Characterizing TCP's Performance for Low-Priority Flows Inside a Cloud
Hafiz Mohsin Bashir, Abdullah Bin Faisal, Fahad R. Dogar
TL;DR
This paper investigates whether TCP is suitable for low-priority traffic in cloud environments that implement network prioritization. It uses an empirical study combining a small-scale testbed and NS3 simulations with a near-optimal Baseline (Near-Opt) to quantify TCP's performance across key use-cases, workloads, and configurations, revealing that TCP is often within a modest margin of Near-Opt for certain scheduling scenarios but can suffer extreme degradation under on-off high-priority traffic.
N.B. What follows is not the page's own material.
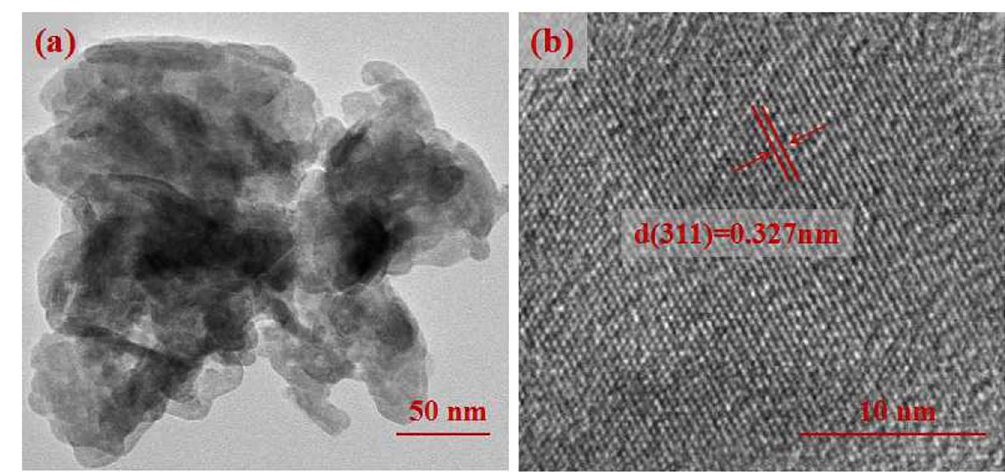
Figure 6. TEM ( a ) and HR-TEM images ( b ) of CdIn 2 S 4 nano-petals synthesized at 160 °C for 12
The authors identify spurious timeouts and feedback-convergence issues as primary failure modes for low-priority flows and demonstrate that two simple mitigations—weighted fair queuing (WFQ) and cross-queue congestion notification (CQCN)—can substantially improve low-priority completion times. The work highlights broader implications for data center transport design and suggests directions for integrating stateful network information into end-host congestion control to improve performance under prioritization.
Abstract
Many cloud systems utilize low-priority flows to achieve various performance objectives (e.g., low latency, high utilization), relying on TCP as their preferred transport protocol. However, the suitability of TCP for such low-priority flows is relatively unexplored. Specifically, how prioritization-induced delays in packet transmission can cause spurious timeouts and low utilization. In this paper, we conduct an empirical study to investigate the performance of TCP for low-priority flows under a wide range of realistic scenarios: use-cases (with accompanying workloads) where the performance of low-priority flows is crucial to the functioning of the overall system as well as various network loads and other network parameters. Our findings yield two key insights: 1) for several popular use-cases (e.g., network scheduling), TCP's performance for low-priority flows is within 2x of a near-optimal scheme, 2) for emerging workloads that exhibit an on-off behavior in the high priority queue (e.g., distributed ML model training), TCP's performance for low-priority flows is poor. Finally, we discuss and conduct preliminary evaluation to show that two simple strategies -- weighted fair queuing (WFQ) and cross-queue congestion notification -- can substantially improve TCP's performance for low-priority flows.